Les experts ont également constaté une forte résistance -- en particulier en Afrique, en Asie du Sud-Est, dans les Amériques et au Moyen-Orient -- de la bactérie E. coli aux céphalosporines et aux fluoroquinolones de troisième génération - deux types de médicaments antibactériens essentiels et largement utilisés. Dans les années 1980, lorsque les fluoroquinolones ont été introduits pour la première fois, la résistance était quasiment nulle: aujourd'hui le traitement est désormais inefficace pour plus de la moitié des patients dans de nombreuses parties du monde.

L'OMS souligne aussi que l'échec du traitement de dernier recours contre la gonorrhée (plus d'un million de personnes sont infectées dans le monde chaque jour par cette infection sexuellement transmissible) - les céphalosporines de troisième génération - a été confirmé en Afrique du Sud, en Australie, en Autriche, au Canada, en France, au Japon, en Norvège, au Royaume-Uni, en Slovénie et en Suède.

Par ailleurs, les infections au staphylocoque doré (aureus) résistantes à la méthicilline atteignent 90% des cas dans certains endroits de la région des Amériques et 60% dans certains lieux en Europe.

«Le risque de décès augmente»

Conséquence de cette résistance aux antimicrobiens, «les patients sont malades plus longtemps et le risque de décès augmente». Les personnes atteintes du staphylocoque doré résistant à la méthicilline ont par exemple un risque de décès 64% plus élevé que celles atteintes d'une forme non résistante de l'infection.

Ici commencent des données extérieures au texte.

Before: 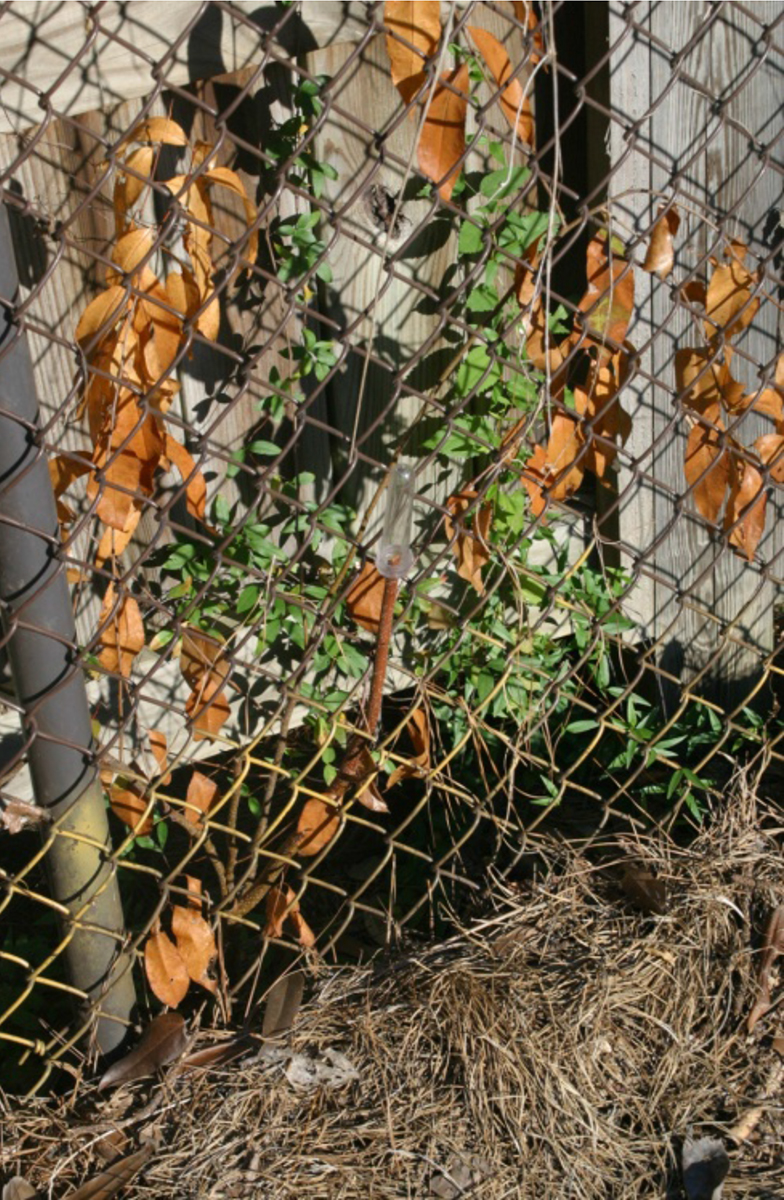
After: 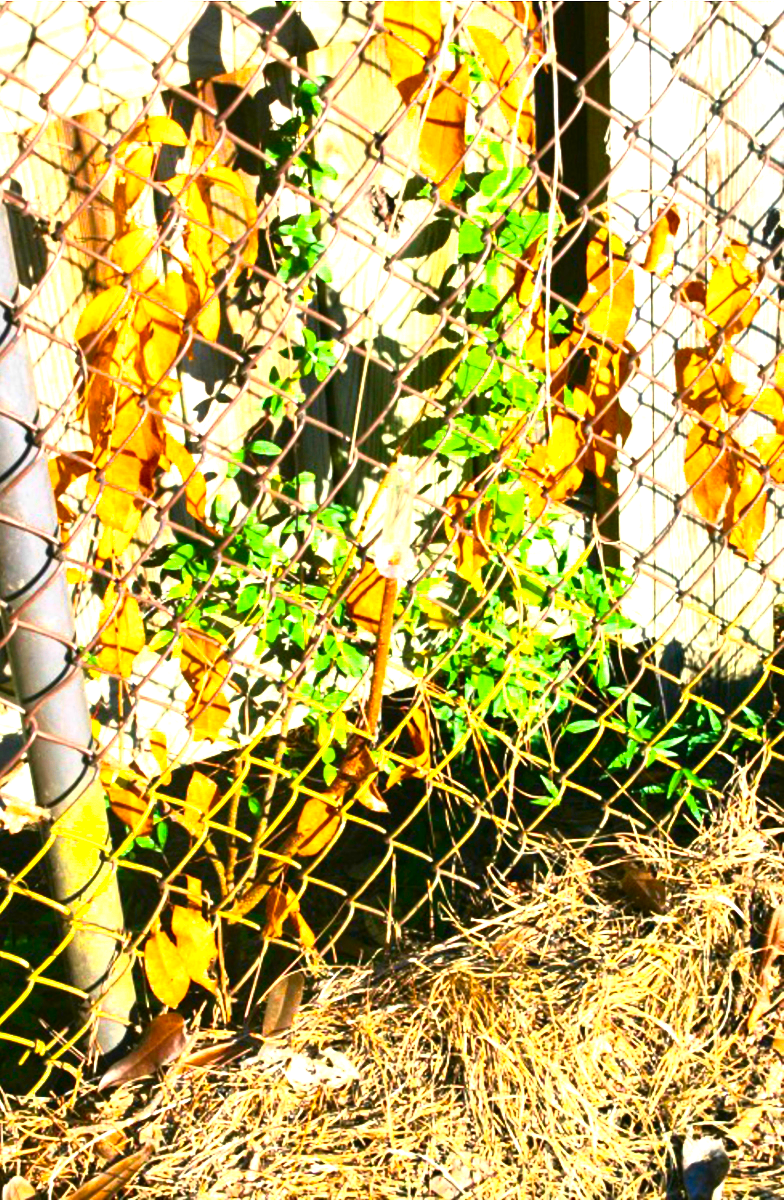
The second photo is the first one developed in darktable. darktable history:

Pour l'OMS, l'usage inapproprié des antimicrobiens est une des principales causes de résistance: dans les pays pauvres, les doses administrées sont trop faibles et dans les pays riches leur utilisation est au contraire excessive.

L'OMS dénonce aussi le manque de surveillance de l'usage des antibiotiques chez les animaux destinés à la consommation.

Le présent rapport donne le coup d'envoi des efforts mondiaux menés par l'OMS pour combattre la résistance aux médicaments, qui recommandent notamment la mise en place de systèmes pour surveiller le phénomène, la prévention des infections et la mise au point de nouveaux antibiotiques.

Elle rappelle que chacun peut contribuer à lutter contre la résistance en utilisant les antibiotiques uniquement lorsqu'ils sont prescrits par un médecin, en terminant le traitement conformément à l'ordonnance même si l'on se sent mieux et en ne partageant jamais des antibiotiques avec d'autres personnes.